→ WHAT YOU ARE ASKED TO DO
Would you output the entries below only from the line containing "index pip: (258, 97)" through the line containing "thumb ip: (756, 1066)", exactly as they stand and with both ends included?

→ GIVEN DATA
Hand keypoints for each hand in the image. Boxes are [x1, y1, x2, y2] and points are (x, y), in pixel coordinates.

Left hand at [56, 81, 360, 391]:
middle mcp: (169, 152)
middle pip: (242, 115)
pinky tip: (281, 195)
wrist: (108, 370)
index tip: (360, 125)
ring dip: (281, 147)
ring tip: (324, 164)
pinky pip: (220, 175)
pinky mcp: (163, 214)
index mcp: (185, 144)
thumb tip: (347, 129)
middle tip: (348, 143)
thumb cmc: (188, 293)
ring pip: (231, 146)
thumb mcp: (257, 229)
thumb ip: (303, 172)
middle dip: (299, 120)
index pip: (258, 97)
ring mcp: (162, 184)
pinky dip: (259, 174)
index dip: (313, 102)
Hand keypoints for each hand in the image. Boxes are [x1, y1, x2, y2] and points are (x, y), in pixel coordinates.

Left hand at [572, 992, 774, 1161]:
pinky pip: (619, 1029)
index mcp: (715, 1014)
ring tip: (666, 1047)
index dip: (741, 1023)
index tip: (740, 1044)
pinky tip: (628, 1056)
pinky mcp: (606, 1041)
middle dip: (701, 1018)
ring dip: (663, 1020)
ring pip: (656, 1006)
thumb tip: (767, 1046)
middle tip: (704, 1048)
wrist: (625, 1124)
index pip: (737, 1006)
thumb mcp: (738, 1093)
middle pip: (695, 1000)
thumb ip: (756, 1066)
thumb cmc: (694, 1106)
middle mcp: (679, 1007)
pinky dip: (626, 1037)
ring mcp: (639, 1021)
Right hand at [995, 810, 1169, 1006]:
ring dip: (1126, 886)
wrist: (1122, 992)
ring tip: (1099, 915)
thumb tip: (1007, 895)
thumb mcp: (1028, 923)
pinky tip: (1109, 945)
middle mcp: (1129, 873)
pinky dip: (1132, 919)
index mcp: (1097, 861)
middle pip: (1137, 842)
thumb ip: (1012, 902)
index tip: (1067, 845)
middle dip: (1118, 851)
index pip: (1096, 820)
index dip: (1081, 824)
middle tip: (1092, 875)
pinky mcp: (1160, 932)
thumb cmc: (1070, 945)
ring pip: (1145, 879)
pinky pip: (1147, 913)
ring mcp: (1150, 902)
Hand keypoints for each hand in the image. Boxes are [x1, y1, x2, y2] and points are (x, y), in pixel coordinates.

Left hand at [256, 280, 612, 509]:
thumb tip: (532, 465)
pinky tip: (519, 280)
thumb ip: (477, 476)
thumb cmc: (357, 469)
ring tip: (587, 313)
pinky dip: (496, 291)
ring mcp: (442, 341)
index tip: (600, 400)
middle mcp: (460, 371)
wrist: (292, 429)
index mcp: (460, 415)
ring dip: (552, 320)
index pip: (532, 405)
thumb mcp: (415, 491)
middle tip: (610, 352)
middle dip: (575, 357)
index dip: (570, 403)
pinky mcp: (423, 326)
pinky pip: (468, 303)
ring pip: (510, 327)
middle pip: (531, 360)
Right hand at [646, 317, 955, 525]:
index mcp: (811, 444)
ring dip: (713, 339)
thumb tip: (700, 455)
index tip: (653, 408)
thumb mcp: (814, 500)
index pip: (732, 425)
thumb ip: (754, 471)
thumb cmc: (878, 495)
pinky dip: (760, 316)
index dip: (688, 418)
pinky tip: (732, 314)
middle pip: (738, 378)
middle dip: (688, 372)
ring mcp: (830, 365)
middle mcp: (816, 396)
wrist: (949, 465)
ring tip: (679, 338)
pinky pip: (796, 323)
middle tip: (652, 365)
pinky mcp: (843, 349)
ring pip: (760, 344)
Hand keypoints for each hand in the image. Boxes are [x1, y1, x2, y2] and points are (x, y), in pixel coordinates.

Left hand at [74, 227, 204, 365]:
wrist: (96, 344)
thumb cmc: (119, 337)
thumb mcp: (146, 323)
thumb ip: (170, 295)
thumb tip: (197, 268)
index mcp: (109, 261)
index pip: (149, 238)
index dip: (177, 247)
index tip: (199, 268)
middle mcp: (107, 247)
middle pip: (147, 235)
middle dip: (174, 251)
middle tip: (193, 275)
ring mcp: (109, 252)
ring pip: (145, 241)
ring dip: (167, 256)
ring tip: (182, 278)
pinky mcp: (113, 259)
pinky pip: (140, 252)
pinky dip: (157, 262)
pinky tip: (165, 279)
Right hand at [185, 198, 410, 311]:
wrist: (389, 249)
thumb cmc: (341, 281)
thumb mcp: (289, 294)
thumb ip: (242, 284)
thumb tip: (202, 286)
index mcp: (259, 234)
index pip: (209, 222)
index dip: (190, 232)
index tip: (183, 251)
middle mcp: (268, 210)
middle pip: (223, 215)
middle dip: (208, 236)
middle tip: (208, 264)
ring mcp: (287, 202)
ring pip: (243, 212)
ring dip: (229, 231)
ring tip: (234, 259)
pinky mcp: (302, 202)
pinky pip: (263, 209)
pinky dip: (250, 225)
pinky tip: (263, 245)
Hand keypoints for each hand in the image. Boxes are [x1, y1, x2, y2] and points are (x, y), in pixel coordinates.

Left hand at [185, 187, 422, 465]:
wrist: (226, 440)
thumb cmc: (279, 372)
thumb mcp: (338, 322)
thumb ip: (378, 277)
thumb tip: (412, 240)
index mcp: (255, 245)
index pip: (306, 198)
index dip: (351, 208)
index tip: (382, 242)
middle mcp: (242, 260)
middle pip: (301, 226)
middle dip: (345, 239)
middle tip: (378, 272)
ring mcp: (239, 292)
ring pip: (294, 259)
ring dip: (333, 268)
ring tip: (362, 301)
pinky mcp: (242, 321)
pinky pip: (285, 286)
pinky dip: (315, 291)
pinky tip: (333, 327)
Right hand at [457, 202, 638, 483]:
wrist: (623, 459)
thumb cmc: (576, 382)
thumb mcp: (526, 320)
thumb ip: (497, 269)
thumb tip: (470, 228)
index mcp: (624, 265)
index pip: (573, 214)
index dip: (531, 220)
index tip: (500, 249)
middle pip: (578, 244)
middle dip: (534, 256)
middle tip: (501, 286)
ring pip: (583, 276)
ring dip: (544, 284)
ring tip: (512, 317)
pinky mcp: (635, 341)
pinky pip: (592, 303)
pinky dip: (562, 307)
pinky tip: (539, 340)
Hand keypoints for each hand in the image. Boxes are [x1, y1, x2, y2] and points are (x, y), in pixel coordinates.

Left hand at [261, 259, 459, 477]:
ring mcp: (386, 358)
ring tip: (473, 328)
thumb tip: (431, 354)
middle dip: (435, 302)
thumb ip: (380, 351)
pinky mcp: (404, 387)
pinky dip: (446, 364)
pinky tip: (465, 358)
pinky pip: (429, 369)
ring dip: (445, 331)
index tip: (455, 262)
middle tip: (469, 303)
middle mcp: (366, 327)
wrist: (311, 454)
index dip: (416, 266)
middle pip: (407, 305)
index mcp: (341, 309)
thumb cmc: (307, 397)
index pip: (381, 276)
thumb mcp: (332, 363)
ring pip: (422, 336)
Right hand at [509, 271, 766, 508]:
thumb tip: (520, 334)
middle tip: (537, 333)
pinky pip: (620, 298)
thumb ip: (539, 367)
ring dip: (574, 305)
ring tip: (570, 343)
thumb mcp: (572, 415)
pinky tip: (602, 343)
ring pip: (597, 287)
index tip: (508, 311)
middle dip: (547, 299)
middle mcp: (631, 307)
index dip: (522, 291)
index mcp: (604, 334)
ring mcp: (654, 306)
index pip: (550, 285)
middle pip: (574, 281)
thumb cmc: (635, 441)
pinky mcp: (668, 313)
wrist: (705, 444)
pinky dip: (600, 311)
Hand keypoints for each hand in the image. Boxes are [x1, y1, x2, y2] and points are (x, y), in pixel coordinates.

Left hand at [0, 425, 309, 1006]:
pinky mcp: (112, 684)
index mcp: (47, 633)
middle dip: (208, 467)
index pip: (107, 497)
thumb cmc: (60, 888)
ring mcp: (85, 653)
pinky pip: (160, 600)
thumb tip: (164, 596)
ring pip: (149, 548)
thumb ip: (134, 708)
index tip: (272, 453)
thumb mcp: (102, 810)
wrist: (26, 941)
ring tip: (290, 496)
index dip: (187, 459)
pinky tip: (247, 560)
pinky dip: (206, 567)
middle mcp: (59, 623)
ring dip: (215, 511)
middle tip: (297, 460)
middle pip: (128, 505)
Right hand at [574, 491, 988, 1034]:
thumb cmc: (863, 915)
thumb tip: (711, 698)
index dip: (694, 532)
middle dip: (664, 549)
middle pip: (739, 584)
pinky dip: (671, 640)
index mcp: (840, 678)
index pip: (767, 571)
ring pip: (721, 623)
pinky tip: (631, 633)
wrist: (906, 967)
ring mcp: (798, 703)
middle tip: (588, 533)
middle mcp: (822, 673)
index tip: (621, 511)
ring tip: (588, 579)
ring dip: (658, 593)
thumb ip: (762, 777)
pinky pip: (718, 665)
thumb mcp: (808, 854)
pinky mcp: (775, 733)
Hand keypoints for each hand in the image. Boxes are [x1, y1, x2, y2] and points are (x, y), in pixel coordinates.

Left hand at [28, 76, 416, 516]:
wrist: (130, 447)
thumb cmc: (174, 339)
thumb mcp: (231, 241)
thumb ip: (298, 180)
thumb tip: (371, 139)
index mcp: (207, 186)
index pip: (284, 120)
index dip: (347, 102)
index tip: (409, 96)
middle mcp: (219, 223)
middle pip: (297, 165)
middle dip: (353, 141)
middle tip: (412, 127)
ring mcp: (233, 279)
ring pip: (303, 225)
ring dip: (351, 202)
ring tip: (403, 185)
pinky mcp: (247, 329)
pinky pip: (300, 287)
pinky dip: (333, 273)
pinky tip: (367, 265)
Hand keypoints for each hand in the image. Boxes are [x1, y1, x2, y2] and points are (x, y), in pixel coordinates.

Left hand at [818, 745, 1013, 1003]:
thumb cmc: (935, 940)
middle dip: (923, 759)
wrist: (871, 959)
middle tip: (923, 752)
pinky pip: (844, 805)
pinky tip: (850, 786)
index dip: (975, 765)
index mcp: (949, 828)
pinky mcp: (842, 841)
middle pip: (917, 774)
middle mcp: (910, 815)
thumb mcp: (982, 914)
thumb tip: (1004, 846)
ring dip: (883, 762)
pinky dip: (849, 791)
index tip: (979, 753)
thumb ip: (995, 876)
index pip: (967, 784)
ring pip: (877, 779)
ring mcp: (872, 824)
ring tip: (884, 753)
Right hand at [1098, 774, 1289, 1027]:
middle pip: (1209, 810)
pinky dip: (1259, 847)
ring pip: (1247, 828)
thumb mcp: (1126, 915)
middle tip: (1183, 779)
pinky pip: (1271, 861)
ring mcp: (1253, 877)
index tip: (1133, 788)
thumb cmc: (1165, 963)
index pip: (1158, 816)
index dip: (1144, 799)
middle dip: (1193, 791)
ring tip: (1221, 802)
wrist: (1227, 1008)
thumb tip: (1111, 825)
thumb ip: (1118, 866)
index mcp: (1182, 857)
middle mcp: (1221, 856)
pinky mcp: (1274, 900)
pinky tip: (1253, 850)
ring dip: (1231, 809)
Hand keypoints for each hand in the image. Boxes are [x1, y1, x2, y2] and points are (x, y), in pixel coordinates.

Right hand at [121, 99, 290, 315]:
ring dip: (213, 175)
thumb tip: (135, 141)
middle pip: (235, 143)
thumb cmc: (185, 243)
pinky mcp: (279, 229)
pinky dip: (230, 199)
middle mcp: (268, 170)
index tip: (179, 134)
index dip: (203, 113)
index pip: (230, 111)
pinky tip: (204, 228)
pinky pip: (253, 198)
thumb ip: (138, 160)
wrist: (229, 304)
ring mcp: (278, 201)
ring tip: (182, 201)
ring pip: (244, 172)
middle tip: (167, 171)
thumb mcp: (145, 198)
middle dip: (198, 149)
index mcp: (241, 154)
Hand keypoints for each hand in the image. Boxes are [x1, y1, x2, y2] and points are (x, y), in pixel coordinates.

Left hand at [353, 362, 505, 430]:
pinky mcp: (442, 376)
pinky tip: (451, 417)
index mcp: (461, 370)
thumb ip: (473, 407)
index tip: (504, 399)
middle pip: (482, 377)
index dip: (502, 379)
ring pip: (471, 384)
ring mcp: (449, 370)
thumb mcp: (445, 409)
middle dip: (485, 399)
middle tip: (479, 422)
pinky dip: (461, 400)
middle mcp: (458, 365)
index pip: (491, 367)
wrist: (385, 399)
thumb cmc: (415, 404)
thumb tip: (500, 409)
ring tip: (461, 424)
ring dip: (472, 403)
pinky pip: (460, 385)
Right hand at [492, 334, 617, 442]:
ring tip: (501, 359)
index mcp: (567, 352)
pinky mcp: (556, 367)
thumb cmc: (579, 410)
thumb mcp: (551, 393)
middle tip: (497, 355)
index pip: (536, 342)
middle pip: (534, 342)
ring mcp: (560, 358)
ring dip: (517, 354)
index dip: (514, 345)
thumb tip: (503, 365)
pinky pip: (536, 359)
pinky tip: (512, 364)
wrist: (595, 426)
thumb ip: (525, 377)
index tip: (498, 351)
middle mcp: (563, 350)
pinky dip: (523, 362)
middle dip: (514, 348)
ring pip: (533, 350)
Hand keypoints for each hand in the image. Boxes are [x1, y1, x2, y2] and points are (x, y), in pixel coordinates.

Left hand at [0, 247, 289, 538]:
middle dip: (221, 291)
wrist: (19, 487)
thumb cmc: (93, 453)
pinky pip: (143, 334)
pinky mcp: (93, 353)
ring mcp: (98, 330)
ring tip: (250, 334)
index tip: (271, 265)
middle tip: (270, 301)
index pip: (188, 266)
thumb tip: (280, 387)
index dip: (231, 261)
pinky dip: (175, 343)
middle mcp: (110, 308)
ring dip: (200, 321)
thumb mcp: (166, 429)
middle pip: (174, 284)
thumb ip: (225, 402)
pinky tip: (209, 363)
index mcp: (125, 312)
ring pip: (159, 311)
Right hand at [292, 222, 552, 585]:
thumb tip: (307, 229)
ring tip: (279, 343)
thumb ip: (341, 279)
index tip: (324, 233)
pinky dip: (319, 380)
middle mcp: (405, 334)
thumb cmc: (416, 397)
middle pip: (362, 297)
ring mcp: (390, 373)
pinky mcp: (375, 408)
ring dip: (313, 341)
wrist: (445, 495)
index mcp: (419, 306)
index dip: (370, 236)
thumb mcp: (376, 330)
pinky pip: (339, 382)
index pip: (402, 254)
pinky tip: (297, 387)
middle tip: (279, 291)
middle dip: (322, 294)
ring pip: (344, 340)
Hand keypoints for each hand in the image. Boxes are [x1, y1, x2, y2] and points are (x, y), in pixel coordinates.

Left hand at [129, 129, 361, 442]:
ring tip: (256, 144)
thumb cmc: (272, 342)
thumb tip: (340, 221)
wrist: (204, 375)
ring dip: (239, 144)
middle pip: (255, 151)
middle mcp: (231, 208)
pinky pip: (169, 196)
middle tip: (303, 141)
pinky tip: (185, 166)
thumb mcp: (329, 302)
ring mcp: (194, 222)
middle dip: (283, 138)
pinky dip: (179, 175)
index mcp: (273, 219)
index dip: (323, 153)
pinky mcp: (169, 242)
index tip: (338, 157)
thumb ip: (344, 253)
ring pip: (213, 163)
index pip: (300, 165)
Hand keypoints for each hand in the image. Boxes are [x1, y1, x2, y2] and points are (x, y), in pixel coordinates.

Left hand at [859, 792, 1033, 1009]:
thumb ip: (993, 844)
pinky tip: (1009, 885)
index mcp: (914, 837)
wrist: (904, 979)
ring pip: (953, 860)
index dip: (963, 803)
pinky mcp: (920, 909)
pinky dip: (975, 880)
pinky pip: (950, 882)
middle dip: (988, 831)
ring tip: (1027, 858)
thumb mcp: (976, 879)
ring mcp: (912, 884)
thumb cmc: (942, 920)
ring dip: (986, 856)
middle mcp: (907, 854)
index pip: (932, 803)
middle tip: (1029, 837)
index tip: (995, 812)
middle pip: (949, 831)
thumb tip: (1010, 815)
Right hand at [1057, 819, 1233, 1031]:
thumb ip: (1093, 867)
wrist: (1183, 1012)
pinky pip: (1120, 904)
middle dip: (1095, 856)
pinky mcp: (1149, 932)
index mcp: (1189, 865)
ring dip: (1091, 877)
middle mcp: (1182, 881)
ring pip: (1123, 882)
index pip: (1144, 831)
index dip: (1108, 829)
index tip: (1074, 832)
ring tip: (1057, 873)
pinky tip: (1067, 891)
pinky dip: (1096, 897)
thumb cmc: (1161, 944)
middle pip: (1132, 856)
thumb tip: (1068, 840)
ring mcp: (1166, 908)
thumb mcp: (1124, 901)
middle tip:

→ PROBLEM SOLUTION
index pip: (258, 97)
ring mcp: (162, 184)
pinky dip: (259, 174)
index dip: (313, 102)
Hand keypoints for each hand in the image. Boxes are [x1, y1, x2, y2] and points are (x, y), in pixel coordinates.

Left hand at [572, 992, 774, 1161]:
pinky pip: (619, 1029)
index mcp: (715, 1014)
ring tip: (666, 1047)
index dip: (741, 1023)
index tip: (740, 1044)
pinky tip: (628, 1056)
pinky mcp: (606, 1041)
middle dip: (701, 1018)
ring dip: (663, 1020)
ring pip: (656, 1006)
thumb tip: (767, 1046)
middle tip: (704, 1048)
wrist: (625, 1124)
index pip: (737, 1006)
thumb mcp: (738, 1093)
middle pip: (695, 1000)
thumb ip: (756, 1066)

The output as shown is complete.